Febelfin, la Fédération belge du secteur financier, réfute clairement ces propos. "Il faut sortir de ce cliché", répète Michel Vermaerke, administrateur délégué de Febelfin. "A la fin du mois de septembre, le volume total des crédits octroyés atteignait 111 milliards d’euros, soit un nouveau sommet historique. Entre juin 2009 et septembre 2010, les petites entreprises ont obtenu 3 milliards d’euros en plus. C’est d’ailleurs surtout dans le domaine du crédit aux petites entreprises que l’encours a connu une réelle croissance", affirme-t-il.

Absence de compétences

Enfin, la hausse du nombre de faillites est aussi imputable au manque de compétences en gestion des entrepreneurs, selon Olivier Kahn, responsable du Centre pour Entreprises en Difficultés (CED). "Beaucoup d’entreprises ont des problèmes de trésorerie non pas à cause de la conjoncture mais bien à cause d’un mauvais recouvrement de créance, d’une facturation trop lente ou d’un oubli de certains éléments dans la facturation.

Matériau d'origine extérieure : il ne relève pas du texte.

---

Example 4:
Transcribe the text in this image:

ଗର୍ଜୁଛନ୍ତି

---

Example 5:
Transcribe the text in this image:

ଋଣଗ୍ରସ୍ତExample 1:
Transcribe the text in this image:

La baisse du chiffre d’affaires d’une entreprise n’est donc pas seulement imputable à la crise. Des problèmes de qualité ou de rapidité d’exécution au sein de l’entreprise peuvent amener certains clients à aller voir ailleurs", a-t-il expliqué sur La Première.

Les lacunes en gestion ont déjà été mises en exergue par une étude conjointe du Syndicat Neutre pour Indépendants (SNI) et du goupe de services RH Securex. 11 questions à choix multiple ont été posées aux indépendants débutants pour vérifier leurs connaissances entrepreneuriales. Par exemple, "qu’est-ce qu’une note de crédit?", "combien de charges sociales un indépendant paie-t-il?", "comment choisir un nom pour son commerce?". Le note moyenne obtenue était de 5,96 sur 10.

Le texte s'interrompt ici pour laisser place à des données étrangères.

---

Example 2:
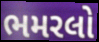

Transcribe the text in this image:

ભમરલો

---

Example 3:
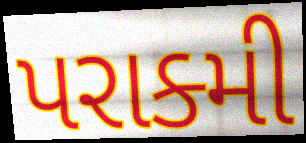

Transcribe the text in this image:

પરાક્મી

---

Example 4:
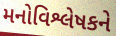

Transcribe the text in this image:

મનોવિશ્લેષકને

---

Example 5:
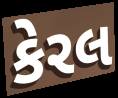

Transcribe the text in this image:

કેરલ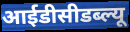
आईडीसीडब्ल्यू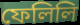
ফেলিলিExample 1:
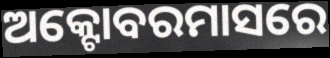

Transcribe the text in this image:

ଅକ୍ଟୋବରମାସରେ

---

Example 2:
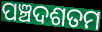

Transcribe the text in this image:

ପଞ୍ଚଦଶତମ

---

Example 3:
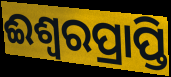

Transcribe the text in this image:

ଈଶ୍ଵରପ୍ରାପ୍ତି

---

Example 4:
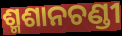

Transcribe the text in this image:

ଶ୍ମଶାନଚଣ୍ଡୀ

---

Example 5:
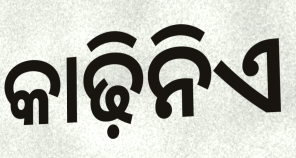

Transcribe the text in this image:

କାଢ଼ିନିଏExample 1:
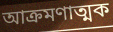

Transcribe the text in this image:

আক্রমণাত্মক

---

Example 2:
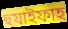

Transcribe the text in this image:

হুযাইফাহ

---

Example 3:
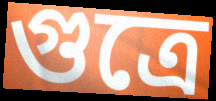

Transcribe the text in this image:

গুত্রে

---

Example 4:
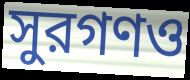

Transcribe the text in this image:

সুরগণও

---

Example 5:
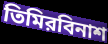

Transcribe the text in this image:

তিমিরবিনাশ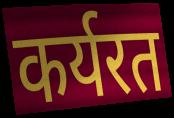
कर्यरतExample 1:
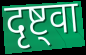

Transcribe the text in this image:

दृष्ट्वा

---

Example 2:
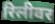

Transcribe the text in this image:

रिलीवर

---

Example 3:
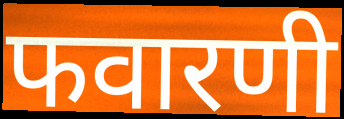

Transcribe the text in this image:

फवारणी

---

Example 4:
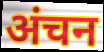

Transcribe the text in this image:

अंचन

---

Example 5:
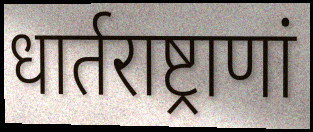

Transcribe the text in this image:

धार्तराष्ट्राणांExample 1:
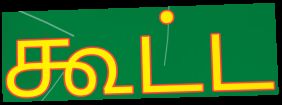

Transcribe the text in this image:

கூட்ட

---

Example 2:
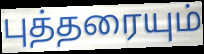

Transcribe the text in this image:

புத்தரையும்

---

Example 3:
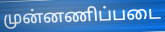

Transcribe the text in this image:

முன்னணிப்படை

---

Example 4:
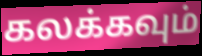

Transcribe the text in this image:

கலக்கவும்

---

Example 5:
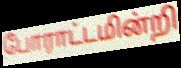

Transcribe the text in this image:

போராட்டமின்றி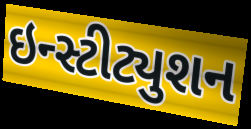
ઇન્સ્ટીટ્યુશનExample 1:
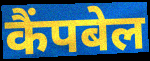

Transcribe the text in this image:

Pourtant, avant de pouvoir exercer une profession d’indépendant et s’inscrire à la banque carrefour des entreprises, il faut fournir une preuve de connaissances de base en gestion. Mais celle-ci semblerait être insuffisante pour assurer la bonne gestion d’une entreprise. Le SNI et Securex plaident donc pour formation entrepreneuriale continue.

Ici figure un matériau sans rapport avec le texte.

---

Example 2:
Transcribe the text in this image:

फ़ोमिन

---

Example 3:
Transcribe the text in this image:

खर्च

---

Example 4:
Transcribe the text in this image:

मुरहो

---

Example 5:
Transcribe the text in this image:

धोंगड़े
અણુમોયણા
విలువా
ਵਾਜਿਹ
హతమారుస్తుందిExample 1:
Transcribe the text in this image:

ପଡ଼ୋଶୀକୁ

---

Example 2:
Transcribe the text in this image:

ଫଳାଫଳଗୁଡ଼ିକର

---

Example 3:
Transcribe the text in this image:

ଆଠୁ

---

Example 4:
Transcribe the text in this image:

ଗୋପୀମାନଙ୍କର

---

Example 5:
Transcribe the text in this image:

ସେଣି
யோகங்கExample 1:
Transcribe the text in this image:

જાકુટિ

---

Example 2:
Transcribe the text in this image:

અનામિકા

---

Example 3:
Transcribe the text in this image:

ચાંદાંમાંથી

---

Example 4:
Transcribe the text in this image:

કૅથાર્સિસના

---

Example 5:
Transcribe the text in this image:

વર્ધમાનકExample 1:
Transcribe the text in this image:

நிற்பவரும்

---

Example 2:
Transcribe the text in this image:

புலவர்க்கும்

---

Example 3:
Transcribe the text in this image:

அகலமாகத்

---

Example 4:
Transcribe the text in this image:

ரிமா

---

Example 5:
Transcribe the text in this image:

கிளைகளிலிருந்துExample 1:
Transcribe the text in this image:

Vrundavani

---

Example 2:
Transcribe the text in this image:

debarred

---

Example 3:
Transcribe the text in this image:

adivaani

Où pouvez-vous vous former?
  • Pour les francophones: l'EFP (Espace Formation PME) à Bruxelles et l'IFAPME (Institut wallon de formation en alternance et des indépendants et petites et moyennes entreprises) en Wallonie proposent des formations de chef d'entreprise et des formations continues à destination des travailleurs et dirigeants.
  • Pour les néerlandophones: SYNTRA (Het Vlaams Agentschap voor Ondernemersvorming) assure la formation des indépendants, des collaborateurs de PME et des chefs d'entreprise.
  • Pour les germanophones: l'IAWM (Institut für Aus- und Weiterbildung im Mittelstand und in kleinen und mittleren Unternehmen) assure la formation en alternance dans plus de 50 métiers. Il propose des formations de chef d'entreprise et des formations continues à destination des travailleurs qualifiés et indépendants.